BOJ’s Ueda: No Set Time Frame for Hitting 2% Inflation Target

REUTERS/Kim Kyung-Hoon/File Photo
Bank of Japan Governor Kazuo Ueda speaks at a group interview with media in Tokyo, Japan, May 25, 2023.

TOKYO, June 2 (Reuters) – Bank of Japan Governor Kazuo Ueda said the central bank did not have a set time frame for achieving its 2% inflation target due to uncertainty over the price outlook.

Ueda’s approach contrasts with that of his predecessor Haruhiko Kuroda, who deployed in 2013 a massive asset-buying program to hit 2% inflation in roughly two years.

The BOJ’s target remained elusive until last year, when supply constraints and a spike in commodity costs caused by the COVID-19 pandemic and the war in Ukraine drove up Japan’s core consumer inflation near 4%.

“The time it takes for the impact of monetary policy to appear on the economy could move around a lot depending on circumstances. We therefore do not have any time frame in mind,” Ueda said on Friday.

“Having said that, our baseline view is that it won’t take so long as over 10 years. We’ll still seek to hit the target at the earliest date possible,” he told parliament.

Ueda also said it was premature for the BOJ to discuss details of an exit strategy from its ultra-easy policy, including whether and when the central bank could begin selling its holdings of real-estate trust funds (REITs).

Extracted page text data
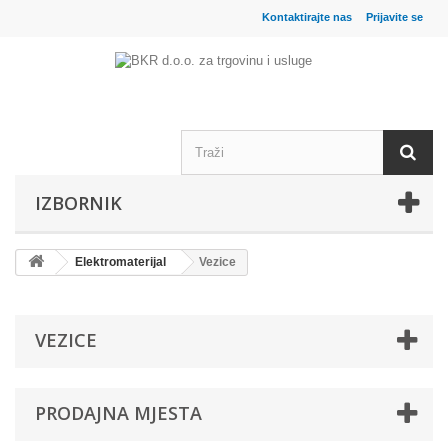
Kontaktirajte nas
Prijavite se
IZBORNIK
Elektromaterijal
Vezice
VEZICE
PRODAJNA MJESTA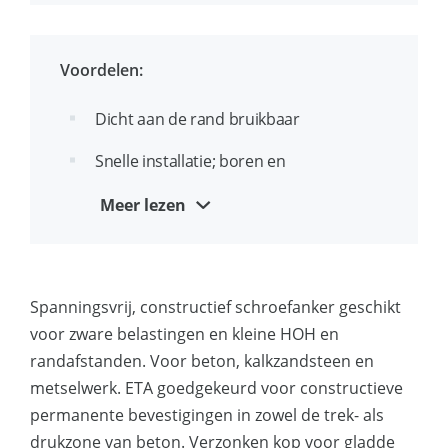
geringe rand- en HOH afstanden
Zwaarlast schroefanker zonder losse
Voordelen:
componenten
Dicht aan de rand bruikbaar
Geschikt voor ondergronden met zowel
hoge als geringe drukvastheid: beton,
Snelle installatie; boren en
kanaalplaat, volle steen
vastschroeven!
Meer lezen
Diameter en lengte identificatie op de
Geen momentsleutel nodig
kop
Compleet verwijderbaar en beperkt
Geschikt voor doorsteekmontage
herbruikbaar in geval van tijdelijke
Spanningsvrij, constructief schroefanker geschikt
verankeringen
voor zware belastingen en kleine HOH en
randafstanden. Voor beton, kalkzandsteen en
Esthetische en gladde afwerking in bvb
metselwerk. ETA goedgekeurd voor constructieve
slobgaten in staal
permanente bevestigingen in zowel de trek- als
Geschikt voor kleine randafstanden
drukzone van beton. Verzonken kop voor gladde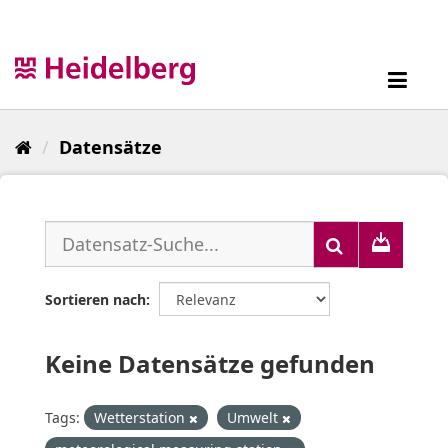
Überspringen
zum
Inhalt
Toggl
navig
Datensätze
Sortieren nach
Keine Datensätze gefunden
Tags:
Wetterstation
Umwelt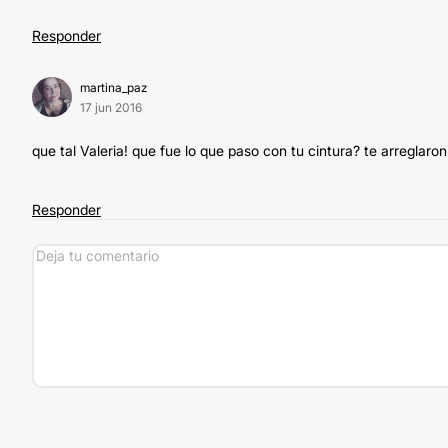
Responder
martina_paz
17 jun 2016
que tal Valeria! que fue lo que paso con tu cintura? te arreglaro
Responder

...

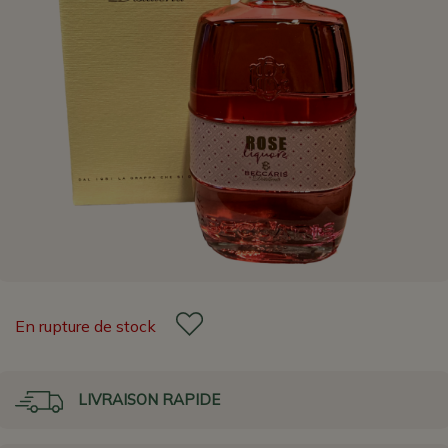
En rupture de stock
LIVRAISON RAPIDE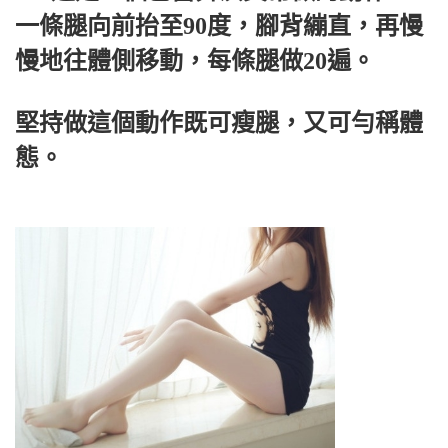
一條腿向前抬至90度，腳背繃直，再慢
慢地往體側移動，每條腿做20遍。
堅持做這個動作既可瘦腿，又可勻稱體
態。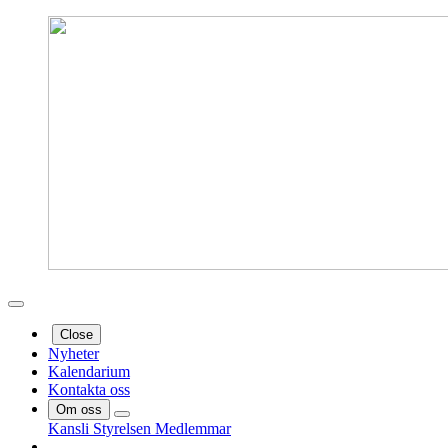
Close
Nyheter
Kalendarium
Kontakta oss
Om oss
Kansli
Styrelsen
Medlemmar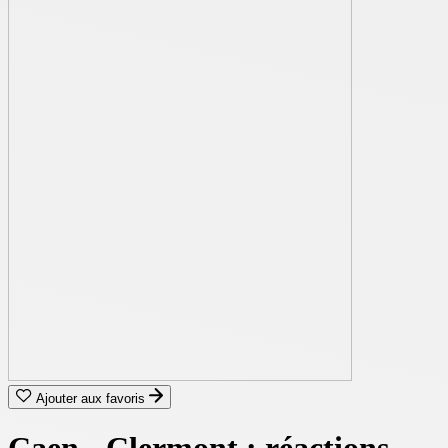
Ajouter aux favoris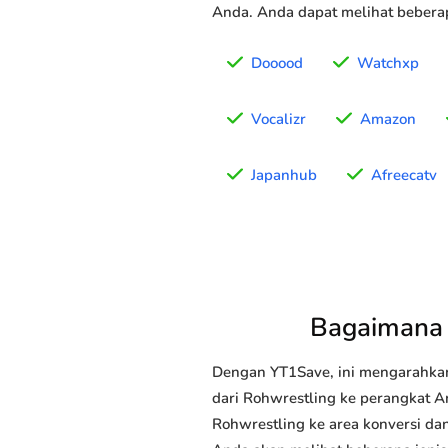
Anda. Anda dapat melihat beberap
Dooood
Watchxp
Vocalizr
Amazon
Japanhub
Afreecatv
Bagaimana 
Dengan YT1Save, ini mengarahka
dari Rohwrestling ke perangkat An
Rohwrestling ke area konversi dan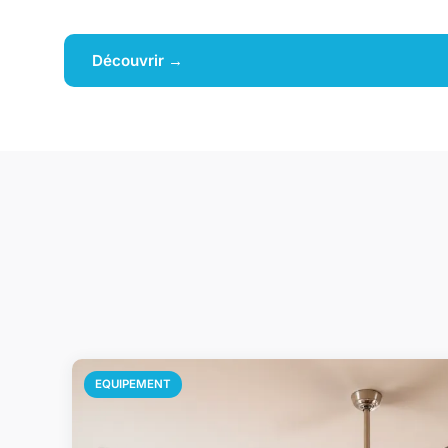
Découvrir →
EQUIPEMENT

==

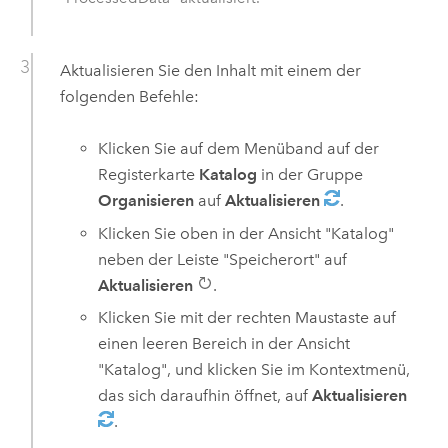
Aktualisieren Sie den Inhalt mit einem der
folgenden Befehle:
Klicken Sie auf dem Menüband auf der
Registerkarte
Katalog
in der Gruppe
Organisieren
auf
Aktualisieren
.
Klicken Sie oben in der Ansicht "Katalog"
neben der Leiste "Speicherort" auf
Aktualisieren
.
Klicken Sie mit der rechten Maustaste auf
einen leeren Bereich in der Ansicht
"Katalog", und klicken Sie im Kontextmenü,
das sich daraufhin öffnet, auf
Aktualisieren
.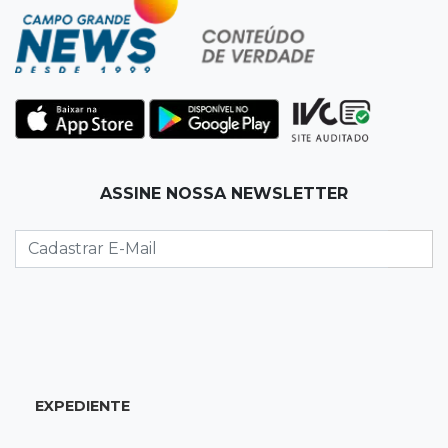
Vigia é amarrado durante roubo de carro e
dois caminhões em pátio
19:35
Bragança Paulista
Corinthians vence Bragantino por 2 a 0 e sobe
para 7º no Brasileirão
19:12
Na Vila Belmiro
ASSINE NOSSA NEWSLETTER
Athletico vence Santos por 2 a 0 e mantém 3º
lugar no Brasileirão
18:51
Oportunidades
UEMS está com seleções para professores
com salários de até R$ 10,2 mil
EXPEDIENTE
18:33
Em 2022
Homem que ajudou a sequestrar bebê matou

* QUESTIONS ON THE MATERIAL *
**1.** Copy word for word the part of the article about Bank of Japan Governor Kazuo Ueda that begins with the words containing "TOKYO, June 2" and ends with "inflation near 4%.".
**2.** According to the article about Bank of Japan Governor Kazuo Ueda, in what year did his predecessor Haruhiko Kuroda deploy a massive asset-buying program?
**3.** Continue the article about Bank of Japan Governor Kazuo Ueda's inflation remarks, picking up right after its final sentence.

* RESPONSE LIST *
**1.**
TOKYO, June 2 (Reuters) – Bank of Japan Governor Kazuo Ueda said the central bank did not have a set time frame for achieving its 2% inflation target due to uncertainty over the price outlook.

Ueda’s approach contrasts with that of his predecessor Haruhiko Kuroda, who deployed in 2013 a massive asset-buying program to hit 2% inflation in roughly two years.

The BOJ’s target remained elusive until last year, when supply constraints and a spike in commodity costs caused by the COVID-19 pandemic and the war in Ukraine drove up Japan’s core consumer inflation near 4%.

**2.** 2013

**3.**
“We are conducting the purchases (of REITs) as part of our massive monetary easing program. Given it will take more time to achieve our price target, we will maintain the easy policy,” he said, when asked by an opposition lawmaker on the likelihood of selling the BOJ’s holdings.

With inflation exceeding its 2% target for a year, market speculation is rife that Ueda will gradually phase out Kuroda’s stimulus that has drawn public criticism for distorting markets and crushing bank margins.

But the BOJ has kept interest rates super-low on the view the recent rise in inflation is driven mostly by cost-push factors, not strong domestic demand, and will prove temporary.

“Given uncertainty over the outlook, clarifying a set time frame for achieving our price target could have unexpected impact on financial markets,” Ueda said.

The BOJ’s stimulus package consists of heavy bond and risky asset buying, as well as a negative short-term interest rate target and a 0.5% cap on the 10-year bond yield.

While urging the BOJ to keep ultra-loose policy for now, the International Monetary Fund’s top economist said the central bank should be ready to tighten policy if inflation remains elevated for too long.